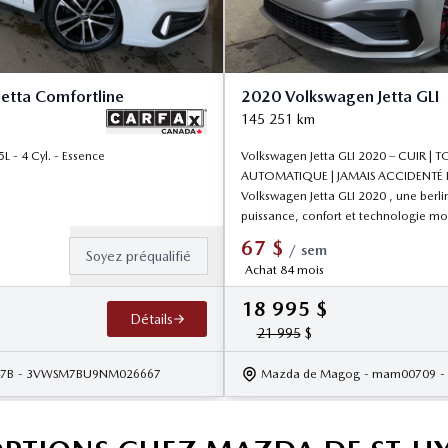
etta Comfortline
2020 Volkswagen Jetta GLI
145 251
km
 - 4 Cyl. - Essence
Volkswagen Jetta GLI 2020 – CUIR |
AUTOMATIQUE | JAMAIS ACCIDENTÉ D
Volkswagen Jetta GLI 2020 , une berlin
puissance, confort et technologie mo
67
$
/
sem
Soyez préqualifié
Achat 84 mois
18 995
$
Détails
21 995
$
47B
- 3VWSM7BU9NM026667
Mazda de Magog
- mam00709
-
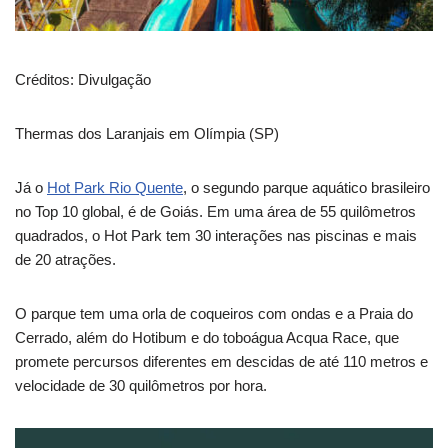
Créditos: Divulgação
Thermas dos Laranjais em Olímpia (SP)
Já o
Hot Park Rio Quente
, o segundo parque aquático brasileiro
no Top 10 global, é de Goiás. Em uma área de 55 quilômetros
quadrados, o Hot Park tem 30 interações nas piscinas e mais
de 20 atrações.
O parque tem uma orla de coqueiros com ondas e a Praia do
Cerrado, além do Hotibum e do toboágua Acqua Race, que
promete percursos diferentes em descidas de até 110 metros e
velocidade de 30 quilômetros por hora.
-.-.-
**EXERCISE DIRECTIONS**
Before copying the data, remove the pictures. Then repeat the rest exactly.

**RESPONSE TO THIS TASK**
etta Comfortline
2020 Volkswagen Jetta GLI
145 251
km
 - 4 Cyl. - Essence
Volkswagen Jetta GLI 2020 – CUIR |
AUTOMATIQUE | JAMAIS ACCIDENTÉ D
Volkswagen Jetta GLI 2020 , une berlin
puissance, confort et technologie mo
67
$
/
sem
Soyez préqualifié
Achat 84 mois
18 995
$
Détails
21 995
$
47B
- 3VWSM7BU9NM026667
Mazda de Magog
- mam00709
-
Créditos: Divulgação
Thermas dos Laranjais em Olímpia (SP)
Já o
Hot Park Rio Quente
, o segundo parque aquático brasileiro
no Top 10 global, é de Goiás. Em uma área de 55 quilômetros
quadrados, o Hot Park tem 30 interações nas piscinas e mais
de 20 atrações.
O parque tem uma orla de coqueiros com ondas e a Praia do
Cerrado, além do Hotibum e do toboágua Acqua Race, que
promete percursos diferentes em descidas de até 110 metros e
velocidade de 30 quilômetros por hora.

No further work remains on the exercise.